—Aussi bien que ce souterrain.

—Quand et par quelle voie vous y êtes-vous donc introduit?

—Par la voie qui m'a amené ici.

—Et que vous me ferez connaître, je l'espère.

—Tout à l'heure. Pour l'instant, je vous supplie, monsieur le duc, de bannir de votre esprit toute terreur inutile.... Ne voyez en moi qu'un inconnu désireux d'avoir avec vous un entretien sérieux, très-sérieux, et qui, par crainte des importuns, a dû choisir le lieu et le moment où il était certain que cette entrevue ne serait pas troublée... je dois vous dire, cher monsieur, que je suis votre voisin...

—En vérité?

—Mon Dieu, oui. Tenez, voici ma carte: «Germandret, achat et vente de livres au comptant.» Monsieur le duc a dû remarquer mon humble boutique, au 22 de la rue de Seine, juste à côté de votre hôtel. Puis-je espérer que monsieur le duc ne m'oubliera pas, alors qu'il songera à monter sa bibliothèque?

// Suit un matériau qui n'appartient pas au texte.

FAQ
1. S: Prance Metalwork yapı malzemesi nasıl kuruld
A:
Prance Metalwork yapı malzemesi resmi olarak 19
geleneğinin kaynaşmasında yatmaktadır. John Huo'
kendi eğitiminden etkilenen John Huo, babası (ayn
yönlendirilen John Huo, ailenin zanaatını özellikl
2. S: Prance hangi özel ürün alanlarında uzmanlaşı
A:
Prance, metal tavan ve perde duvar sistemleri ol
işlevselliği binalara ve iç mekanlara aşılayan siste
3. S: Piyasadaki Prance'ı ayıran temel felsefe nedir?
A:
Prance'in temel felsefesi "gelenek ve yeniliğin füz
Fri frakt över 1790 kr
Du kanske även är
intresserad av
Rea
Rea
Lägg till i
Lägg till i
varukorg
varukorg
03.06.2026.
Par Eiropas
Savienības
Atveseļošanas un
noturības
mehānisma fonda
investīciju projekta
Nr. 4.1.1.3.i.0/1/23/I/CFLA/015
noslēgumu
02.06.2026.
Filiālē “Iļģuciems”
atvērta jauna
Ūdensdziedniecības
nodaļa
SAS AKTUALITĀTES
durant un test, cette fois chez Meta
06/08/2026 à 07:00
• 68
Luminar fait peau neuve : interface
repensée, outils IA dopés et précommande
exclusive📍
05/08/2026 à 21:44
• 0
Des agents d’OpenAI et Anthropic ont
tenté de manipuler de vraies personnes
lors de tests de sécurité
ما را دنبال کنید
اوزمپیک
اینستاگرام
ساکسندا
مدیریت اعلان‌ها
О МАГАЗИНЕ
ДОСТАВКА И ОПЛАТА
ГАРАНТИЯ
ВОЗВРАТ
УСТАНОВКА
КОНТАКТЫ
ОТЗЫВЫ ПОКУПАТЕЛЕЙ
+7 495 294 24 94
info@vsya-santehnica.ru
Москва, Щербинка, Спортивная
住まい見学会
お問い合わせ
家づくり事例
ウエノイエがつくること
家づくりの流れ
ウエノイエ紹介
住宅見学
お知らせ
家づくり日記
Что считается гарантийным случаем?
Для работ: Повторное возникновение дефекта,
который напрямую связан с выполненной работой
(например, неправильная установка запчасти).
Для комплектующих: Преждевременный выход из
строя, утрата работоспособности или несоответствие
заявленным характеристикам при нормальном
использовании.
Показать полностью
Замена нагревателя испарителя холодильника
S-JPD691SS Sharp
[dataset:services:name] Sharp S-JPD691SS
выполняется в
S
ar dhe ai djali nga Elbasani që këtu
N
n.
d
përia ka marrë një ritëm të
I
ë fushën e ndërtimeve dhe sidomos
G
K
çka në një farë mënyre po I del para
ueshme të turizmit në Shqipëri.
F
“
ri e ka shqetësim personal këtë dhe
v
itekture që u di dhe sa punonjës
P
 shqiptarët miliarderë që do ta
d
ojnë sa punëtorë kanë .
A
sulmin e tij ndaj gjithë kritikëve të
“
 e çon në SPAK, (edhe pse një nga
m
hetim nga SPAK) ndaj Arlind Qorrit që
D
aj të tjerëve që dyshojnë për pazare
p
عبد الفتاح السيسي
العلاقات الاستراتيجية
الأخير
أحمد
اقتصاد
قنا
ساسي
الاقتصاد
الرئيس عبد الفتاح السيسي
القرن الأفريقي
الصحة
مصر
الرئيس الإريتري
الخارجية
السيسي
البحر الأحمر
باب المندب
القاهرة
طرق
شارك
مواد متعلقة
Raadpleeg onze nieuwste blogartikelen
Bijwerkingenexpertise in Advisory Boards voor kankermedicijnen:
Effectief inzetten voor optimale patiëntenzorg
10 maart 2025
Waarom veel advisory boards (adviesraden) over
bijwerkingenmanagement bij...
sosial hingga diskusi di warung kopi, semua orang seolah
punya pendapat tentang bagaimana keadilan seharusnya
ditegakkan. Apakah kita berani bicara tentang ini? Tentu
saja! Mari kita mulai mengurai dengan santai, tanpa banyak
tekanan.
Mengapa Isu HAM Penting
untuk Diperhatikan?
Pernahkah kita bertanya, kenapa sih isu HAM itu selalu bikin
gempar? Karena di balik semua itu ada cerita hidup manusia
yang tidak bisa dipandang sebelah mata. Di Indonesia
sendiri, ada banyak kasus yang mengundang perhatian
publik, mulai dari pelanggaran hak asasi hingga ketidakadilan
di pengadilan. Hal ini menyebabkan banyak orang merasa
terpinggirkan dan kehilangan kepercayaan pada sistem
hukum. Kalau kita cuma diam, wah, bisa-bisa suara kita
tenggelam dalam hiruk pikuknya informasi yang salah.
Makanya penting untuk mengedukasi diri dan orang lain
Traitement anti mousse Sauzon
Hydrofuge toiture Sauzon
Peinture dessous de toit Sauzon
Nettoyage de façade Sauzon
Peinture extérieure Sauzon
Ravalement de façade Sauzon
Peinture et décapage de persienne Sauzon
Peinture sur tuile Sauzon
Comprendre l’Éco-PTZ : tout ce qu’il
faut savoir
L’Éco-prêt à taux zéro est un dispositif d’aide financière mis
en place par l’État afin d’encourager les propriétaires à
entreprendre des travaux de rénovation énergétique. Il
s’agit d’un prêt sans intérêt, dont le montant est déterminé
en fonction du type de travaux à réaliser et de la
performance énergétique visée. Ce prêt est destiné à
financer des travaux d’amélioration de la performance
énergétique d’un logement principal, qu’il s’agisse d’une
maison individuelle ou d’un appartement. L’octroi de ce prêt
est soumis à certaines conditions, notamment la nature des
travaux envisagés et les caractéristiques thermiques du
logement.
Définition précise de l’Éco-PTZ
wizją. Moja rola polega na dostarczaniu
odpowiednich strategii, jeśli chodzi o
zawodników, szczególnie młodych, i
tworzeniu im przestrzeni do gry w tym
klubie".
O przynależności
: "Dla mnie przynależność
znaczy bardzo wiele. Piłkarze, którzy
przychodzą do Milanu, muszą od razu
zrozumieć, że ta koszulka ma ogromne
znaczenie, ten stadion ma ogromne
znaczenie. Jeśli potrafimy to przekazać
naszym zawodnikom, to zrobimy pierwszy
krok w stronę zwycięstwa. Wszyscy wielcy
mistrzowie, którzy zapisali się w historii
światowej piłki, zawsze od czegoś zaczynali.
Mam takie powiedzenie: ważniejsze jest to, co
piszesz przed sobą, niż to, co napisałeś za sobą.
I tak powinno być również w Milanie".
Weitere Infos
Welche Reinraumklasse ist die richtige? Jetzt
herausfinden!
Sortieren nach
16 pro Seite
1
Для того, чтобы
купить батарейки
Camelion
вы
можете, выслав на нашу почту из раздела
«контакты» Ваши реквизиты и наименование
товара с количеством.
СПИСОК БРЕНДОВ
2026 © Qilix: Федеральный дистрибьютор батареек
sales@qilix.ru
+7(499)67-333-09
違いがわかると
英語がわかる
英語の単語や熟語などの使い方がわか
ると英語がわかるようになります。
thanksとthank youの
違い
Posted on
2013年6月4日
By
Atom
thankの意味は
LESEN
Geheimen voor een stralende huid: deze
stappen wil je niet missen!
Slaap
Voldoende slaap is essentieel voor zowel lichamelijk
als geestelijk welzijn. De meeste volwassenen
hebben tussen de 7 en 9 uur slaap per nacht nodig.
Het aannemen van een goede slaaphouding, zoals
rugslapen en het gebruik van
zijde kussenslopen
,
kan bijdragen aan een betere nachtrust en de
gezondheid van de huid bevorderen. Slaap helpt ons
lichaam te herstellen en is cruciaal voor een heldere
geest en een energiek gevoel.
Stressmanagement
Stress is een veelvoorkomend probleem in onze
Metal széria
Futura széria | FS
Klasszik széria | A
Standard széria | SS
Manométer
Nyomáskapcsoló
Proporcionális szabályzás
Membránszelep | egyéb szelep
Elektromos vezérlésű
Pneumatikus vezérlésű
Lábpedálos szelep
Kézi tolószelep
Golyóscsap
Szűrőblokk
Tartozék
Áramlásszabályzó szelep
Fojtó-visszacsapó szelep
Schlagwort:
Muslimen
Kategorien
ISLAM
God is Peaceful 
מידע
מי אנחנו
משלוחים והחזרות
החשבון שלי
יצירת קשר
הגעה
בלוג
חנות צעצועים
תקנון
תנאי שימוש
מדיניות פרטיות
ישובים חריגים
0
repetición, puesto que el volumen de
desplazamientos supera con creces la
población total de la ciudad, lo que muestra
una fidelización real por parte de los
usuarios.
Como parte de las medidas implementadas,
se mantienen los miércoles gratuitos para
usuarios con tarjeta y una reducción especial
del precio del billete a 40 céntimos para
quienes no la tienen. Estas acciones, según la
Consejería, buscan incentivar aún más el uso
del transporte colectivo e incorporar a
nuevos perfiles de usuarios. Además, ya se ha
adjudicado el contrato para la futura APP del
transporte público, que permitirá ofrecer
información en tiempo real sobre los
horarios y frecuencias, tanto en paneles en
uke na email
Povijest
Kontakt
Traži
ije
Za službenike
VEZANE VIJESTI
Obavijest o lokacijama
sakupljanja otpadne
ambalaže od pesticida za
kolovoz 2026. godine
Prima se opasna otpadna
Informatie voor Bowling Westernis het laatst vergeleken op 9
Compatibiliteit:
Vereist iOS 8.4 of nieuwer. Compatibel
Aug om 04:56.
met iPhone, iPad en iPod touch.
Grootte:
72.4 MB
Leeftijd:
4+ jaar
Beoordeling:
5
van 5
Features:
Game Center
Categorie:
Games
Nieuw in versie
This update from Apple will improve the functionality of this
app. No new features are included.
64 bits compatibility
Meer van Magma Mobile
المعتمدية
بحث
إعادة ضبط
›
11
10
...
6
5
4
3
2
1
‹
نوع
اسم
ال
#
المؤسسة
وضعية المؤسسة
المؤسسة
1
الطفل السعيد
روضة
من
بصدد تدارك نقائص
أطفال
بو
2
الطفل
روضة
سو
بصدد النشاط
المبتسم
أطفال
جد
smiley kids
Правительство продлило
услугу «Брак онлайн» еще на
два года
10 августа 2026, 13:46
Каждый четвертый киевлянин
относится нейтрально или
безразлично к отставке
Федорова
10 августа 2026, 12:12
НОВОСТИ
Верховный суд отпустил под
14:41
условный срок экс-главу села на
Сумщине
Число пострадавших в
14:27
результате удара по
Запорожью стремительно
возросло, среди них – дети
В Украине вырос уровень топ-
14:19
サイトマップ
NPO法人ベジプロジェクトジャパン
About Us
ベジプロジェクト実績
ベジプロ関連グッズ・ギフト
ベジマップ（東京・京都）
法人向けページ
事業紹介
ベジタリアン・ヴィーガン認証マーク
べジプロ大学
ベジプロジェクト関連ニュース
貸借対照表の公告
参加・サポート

Le duc ne put à son tour réprimer un sourire: il était clair que le prétendu M. Germandret bavardait, comme on ferraille avant d'entamer la lutte décisive.

—Oui, dit de Belen, c'est pour solliciter ma pratique que M. Germandret s'est introduit chez moi d'abord, qu'il a pris soin de rendre mes pistolets inoffensifs et qu'enfin il a pénétré dans ce souterrain.

—Il est vrai que mon plus grand désir est d'entrer en relations avec monsieur le duc.